La Hive de Livin Farms
C’est dans la même veine de ce mouvement pour une alimentation respectueuse de l’environnement qui a favorisé l’émergence de l’agriculture domestique, des fermes verticales et de l’utilisation des varechs comme engrais, qu’un appareil à élever les insectes comestibles a été créé. En effet, la société Livin Farms, implantée au Royaume-Uni et à Hong Kong, a mis au point un appareil destiné à élever et à récolter des insectes à consommer : la Hive (la ruche).
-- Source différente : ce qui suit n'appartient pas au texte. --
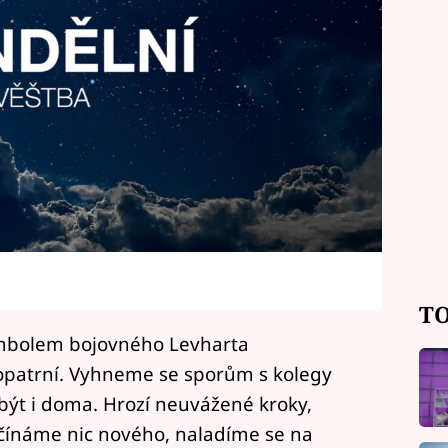
TO
ymbolem bojovného Levharta
 opatrní. Vyhneme se sporům s kolegy
ýt i doma. Hrozí neuvážené kroky,
ačínáme nic nového, naladíme se na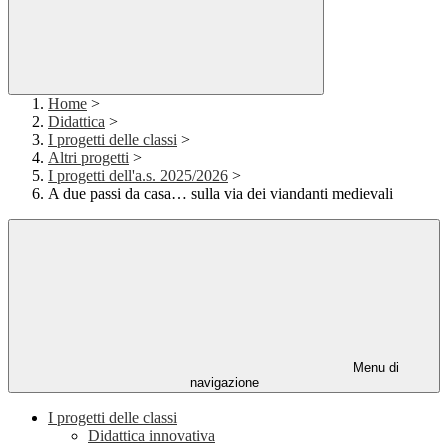
Home
>
Didattica
>
I progetti delle classi
>
Altri progetti
>
I progetti dell'a.s. 2025/2026
>
A due passi da casa… sulla via dei viandanti medievali
Menu di
navigazione
I progetti delle classi
Didattica innovativa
« Notre produit permet d’élever des insectes comestibles, tels que les vers de farine, en respectant l’environnement puisque très peu d’eau et d’énergie sont nécessaires et que leur alimentation ne concurrence pas celle des humains, explique Katharina Unger, fondatrice et directrice générale de Livin Farms. »
Elle a bien conscience de s’engager sur un territoire loin d’être conquis. « Nous trouvons ça passionnant de proposer un produit qui aide les gens à reconsidérer la manière dont ils se nourrissent, déclare-t-elle. La consommation d’insectes comestibles représente certes un changement de culture et de paradigme pour les Occidentaux, mais il sera bénéfique pour leur santé et pour celle de toute la planète. Cela nous plaît beaucoup d’être à la pointe d’un mouvement qui encourage vraiment les gens à choisir en connaissance de cause ».
Ces trois exemples d’agriculture technologique ne sont que la partie « germée » d’un iceberg vert qui voit beaucoup d’autres idées éclore à côté. D’ici quelques générations, l’agriculture traditionnelle sera certainement devenue caduque et remplacée par des solutions géniales et modernes de production alimentaire. Après tout, les mentalités ont évolué. Alors qu’elles se contentaient de demander de la nourriture, elles questionnent désormais chacun de ses aspects : d’où vient-elle ? Qui l’a produite ? Quel est son impact sur l’environnement ? Le meilleur moyen de répondre à ces questions est de connaître le producteur personnellement, ou même mieux, d’être soi-même producteur.